The 400-Word Review: Still Alice
By Sean Collier
February 17, 2015
Is it inarticulate to describe a film as, like, a really big bummer?
Because as reductive as that might be, it’s the first thing that comes to mind with Still Alice, the drama co-directed and adapted by Richard Glazer and Wash Westmoreland. The film is beautiful, evocative and brilliantly acted.
It’s also a total drag, dude.
Based on the novel by Lisa Genova, we meet Dr. Alice Howland (Julianne Moore) on her 50th birthday, at the pinnacle of a comfortable life in academia; her research into linguistics has become a widely-used textbook, she lectures around the world, her similarly-brilliant husband John (Alec Baldwin) is thriving and a trio of charming children (Kristen Stewart, Kate Bosworth and Hunter Parrish) are out of the house and (mostly) successful. As she begins to experience dramatic mental lapses, however, she seeks help from a neurologist; after an initial meeting, he brings up the specter of early-onset Alzheimer's. And, in the first of several low blows, it might be a rare, hereditary form.
As Alice begins to live in decline, the script walks a tightrope: the characters say enough to be refreshingly frank, but not so much as to reduce the film to an unending complaint. Moore’s performance is one of grace and muddled despair, by turns inspirational and heartbreaking. Stewart is equally powerful as youngest daughter Lydia, who must deal simultaneously with her mother’s deterioration and disappointment (Lydia has opted to forego college for an acting career).
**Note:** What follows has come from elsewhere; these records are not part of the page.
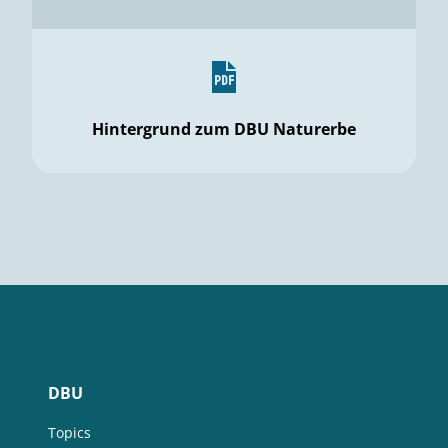
Hintergrund zum DBU Naturerbe
DBU
Topics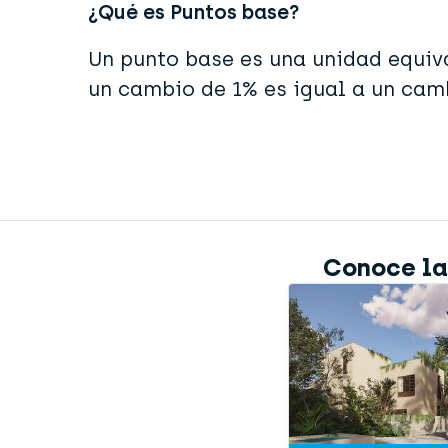
¿Qué es Puntos base?
Un punto base es una unidad equiva
un cambio de 1% es igual a un cam
Conoce las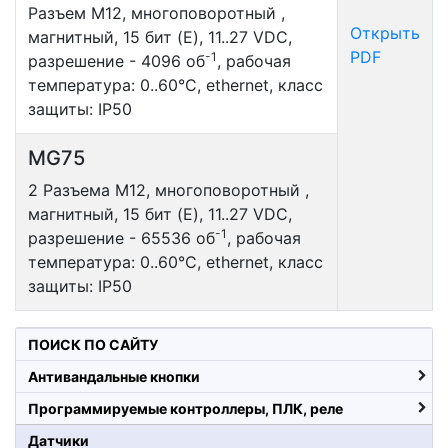
Разъем М12, многоповоротный ,
Открыть
магнитный, 15 бит (E), 11..27 VDC,
PDF
-1
разрешение - 4096 об
, рабочая
температура: 0..60°С, ethernet, класс
защиты: IP50
MG75
2 Разъема М12, многоповоротный ,
магнитный, 15 бит (E), 11..27 VDC,
-1
разрешение - 65536 об
, рабочая
температура: 0..60°С, ethernet, класс
защиты: IP50
ПОИСК ПО САЙТУ
Антивандальные кнопки
Программируемые контроллеры, ПЛК, реле
Датчики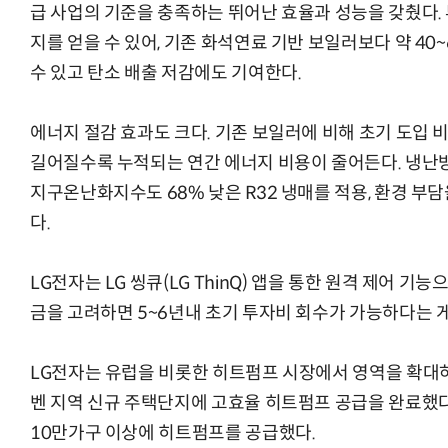
급 사업의 기준을 충족하는 뛰어난 효율과 성능을 갖췄다. 
지를 얻을 수 있어, 기존 화석연료 기반 보일러보다 약 40
수 있고 탄소 배출 저감에도 기여한다.
AI Native Enterprise를 지원하는 AI Ready Data 플랫폼 활
에너지 절감 효과도 크다. 기존 보일러에 비해 초기 도입
길어질수록 누적되는 연간 에너지 비용이 줄어든다. 냉난방
지구온난화지수도 68% 낮은 R32 냉매를 적용, 환경 부
다.
LG전자는 LG 씽큐(LG ThinQ) 앱을 통한 원격 제어 기
금을 고려하면 5~6년내 초기 투자비 회수가 가능하다는 게
LG전자는 유럽을 비롯한 히트펌프 시장에서 영역을 확대하
벤 지역 신규 주택단지에 고효율 히트펌프 공급을 완료했다
10만가구 이상에 히트펌프를 공급했다.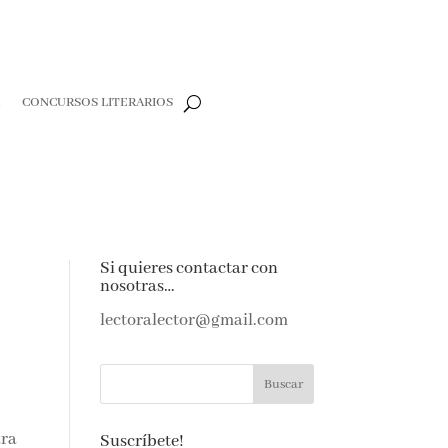
CONCURSOS LITERARIOS
e
Si quieres contactar con
nosotras…
e amantes de
as noticias y
lectoralector@gmail.com
ndeja de
ara
Suscríbete!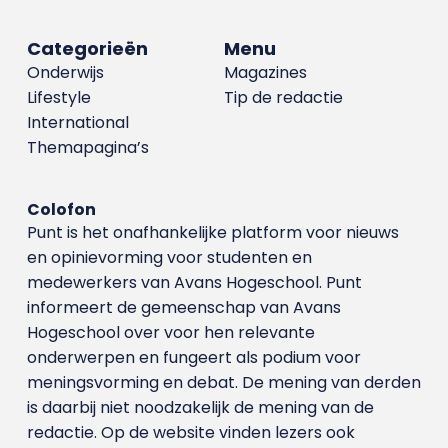
Categorieën
Menu
Onderwijs
Magazines
Lifestyle
Tip de redactie
International
Themapagina’s
Colofon
Punt is het onafhankelijke platform voor nieuws
en opinievorming voor studenten en
medewerkers van Avans Hoge­school. Punt
informeert de gemeenschap van Avans
Hogeschool over voor hen relevante
onderwerpen en fungeert als podium voor
meningsvorming en debat. De mening van derden
is daarbij niet noodzakelijk de mening van de
redactie. Op de website vinden lezers ook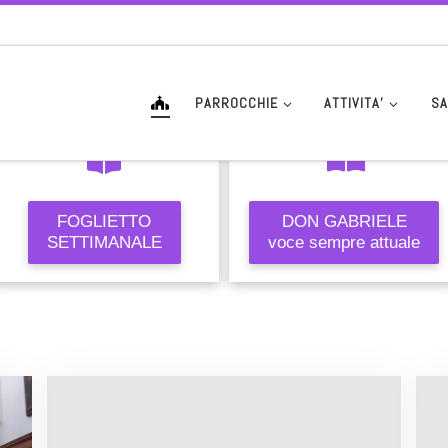
PARROCCHIE
ATTIVITA’
SA
FOGLIETTO
DON GABRIELE
SETTIMANALE
voce sempre attuale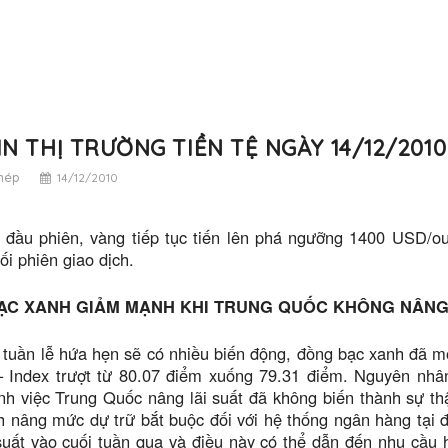
IN THỊ TRƯỜNG TIỀN TỆ NGÀY 14/12/2010
thép
14/12/2010
 đầu phiên, vàng tiếp tục tiến lên phá ngưỡng 1400 USD/ou
ối phiên giao dịch.
ẠC XANH GIẢM MẠNH KHI TRUNG QUỐC KHÔNG NÂNG 
tuần lễ hứa hẹn sẽ có nhiều biến động, đồng bạc xanh đã mở
 Index trượt từ 80.07 điểm xuống 79.31 điểm. Nguyên nhân 
h việc Trung Quốc nâng lãi suất đã không biến thành sự th
h nâng mức dự trữ bắt buộc đối với hệ thống ngân hàng tại 
suất vào cuối tuần qua và điều này có thể dẫn đến nhu cầu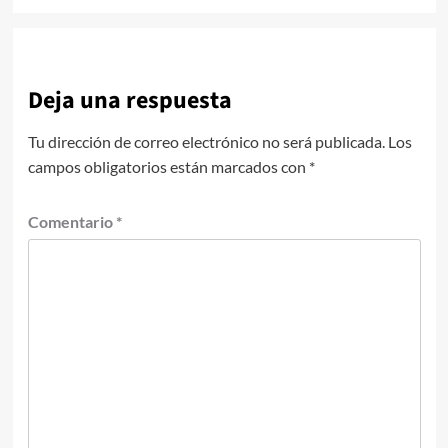
Deja una respuesta
Tu dirección de correo electrónico no será publicada.
Los
campos obligatorios están marcados con
*
Comentario
*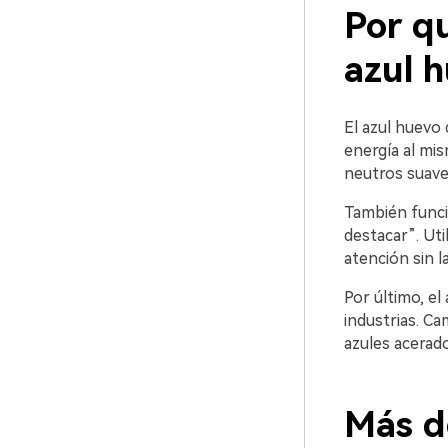
Por qu
azul h
El azul huevo 
energía al mis
neutros suave
También funci
destacar”. Uti
atención sin l
Por último, el
industrias. C
azules acerad
Más d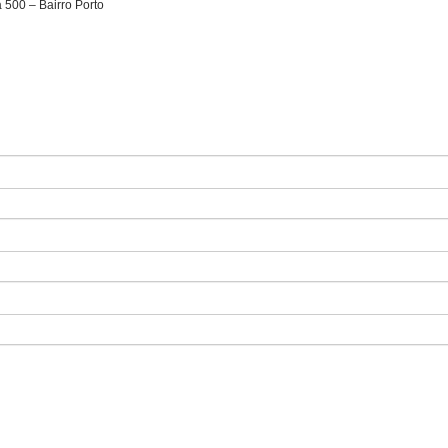
 500 – Bairro Porto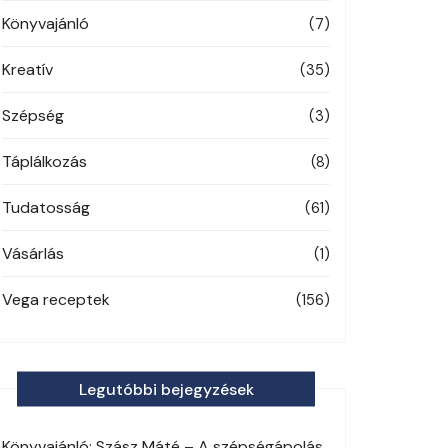
Könyvajánló
(7)
Kreatív
(35)
Szépség
(3)
Táplálkozás
(8)
Tudatosság
(61)
Vásárlás
(1)
Vega receptek
(156)
Legutóbbi bejegyzések
Könyvajánló: Szász Máté – A szépségápolás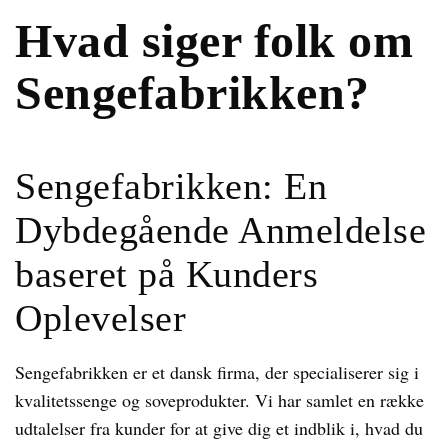
Hvad siger folk om
Sengefabrikken?
Sengefabrikken: En
Dybdegående Anmeldelse
baseret på Kunders
Oplevelser
Sengefabrikken er et dansk firma, der specialiserer sig i
kvalitetssenge og soveprodukter. Vi har samlet en række
udtalelser fra kunder for at give dig et indblik i, hvad du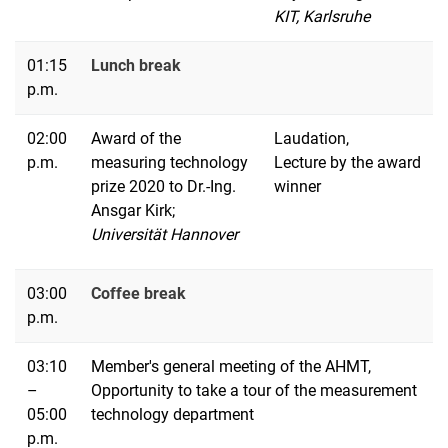
KIT, Karlsruhe
01:15
Lunch break
p.m.
02:00
Award of the
Laudation,
p.m.
measuring technology
Lecture by the award
prize 2020 to Dr.-Ing.
winner
Ansgar Kirk;
Universität Hannover
03:00
Coffee break
p.m.
03:10
Member's general meeting of the AHMT,
–
Opportunity to take a tour of the measurement
05:00
technology department
p.m.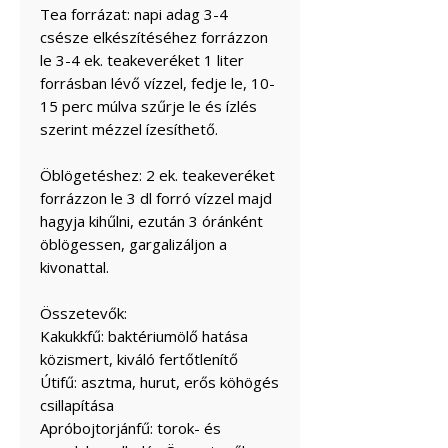
Tea forrázat: napi adag 3-4
csésze elkészítéséhez forrázzon
le 3-4 ek. teakeveréket 1 liter
forrásban lévő vízzel, fedje le, 10-
15 perc múlva szűrje le és ízlés
szerint mézzel ízesíthető.
Öblögetéshez: 2 ek. teakeveréket
forrázzon le 3 dl forró vízzel majd
hagyja kihűlni, ezután 3 óránként
öblögessen, gargalizáljon a
kivonattal.
Összetevők:
Kakukkfű: baktériumölő hatása
közismert, kiváló fertőtlenítő
Útifű: asztma, hurut, erős köhögés
csillapítása
Apróbojtorjánfű: torok- és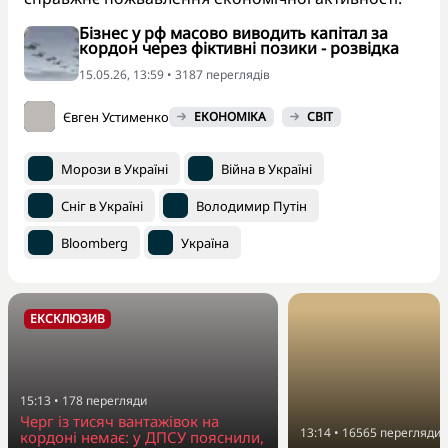
Бізнес у рф масово виводить капітал за
кордон через фіктивні позики - розвідка
15.05.26, 13:59 • 3187 переглядiв
Євген Устименко
ЕКОНОМІКА
СВІТ
Морози в Україні
Війна в Україні
Сніг в Україні
Володимир Путін
Bloomberg
Україна
ЕКСКЛЮЗИВ
15:13
•
178
перегляди
Черг із тисяч вантажівок на
13:14
•
16565
перегляди
кордоні немає: у ДПСУ пояснили,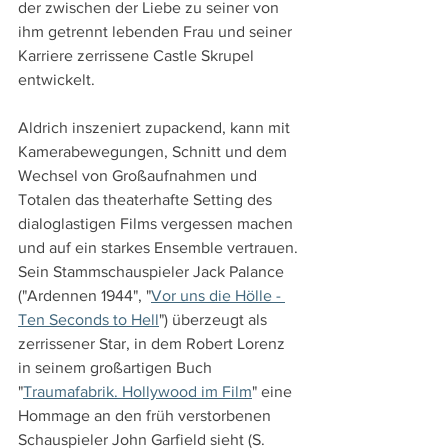
der zwischen der Liebe zu seiner von 
ihm getrennt lebenden Frau und seiner 
Karriere zerrissene Castle Skrupel 
entwickelt.
Aldrich inszeniert zupackend, kann mit 
Kamerabewegungen, Schnitt und dem 
Wechsel von Großaufnahmen und 
Totalen das theaterhafte Setting des 
dialoglastigen Films vergessen machen 
und auf ein starkes Ensemble vertrauen. 
Sein Stammschauspieler Jack Palance 
("Ardennen 1944", "
Vor uns die Hölle - 
Ten Seconds to Hell
") überzeugt als 
zerrissener Star, in dem Robert Lorenz 
in seinem großartigen Buch 
"
Traumafabrik. Hollywood im Film
" eine 
Hommage an den früh verstorbenen 
Schauspieler John Garfield sieht (S. 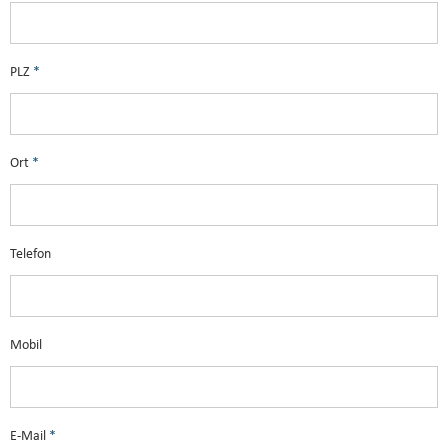
PLZ
*
Ort
*
Telefon
Mobil
E-Mail
*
Slight, directorial meditations on the nature and import of memory lend some weight, but this drama is almost procedural. It is interested in depicting how this disease ravages the mind, and a brilliant mind in particular; as an illustrative work, it is enormously effective, and should be heralded for forwarding understanding of Alzheimer’s, which is sometimes underwritten (or worse, mocked) in fiction.
I only wish that someone — and not having read the book, I’m not sure if I’m pointing at Genova or Glazer and Westmoreland — would’ve resisted the urge to insert a giant, dramatic red herring in place of a proper climax. A heart wrenching subplot leads to a deus ex machina that feels out of place in an otherwise serious film.
So yes, the performances are brilliant and the film is noble. If, however, you’re looking for someone to explain why you should sit through such a sad work, you’ll have to look elsewhere.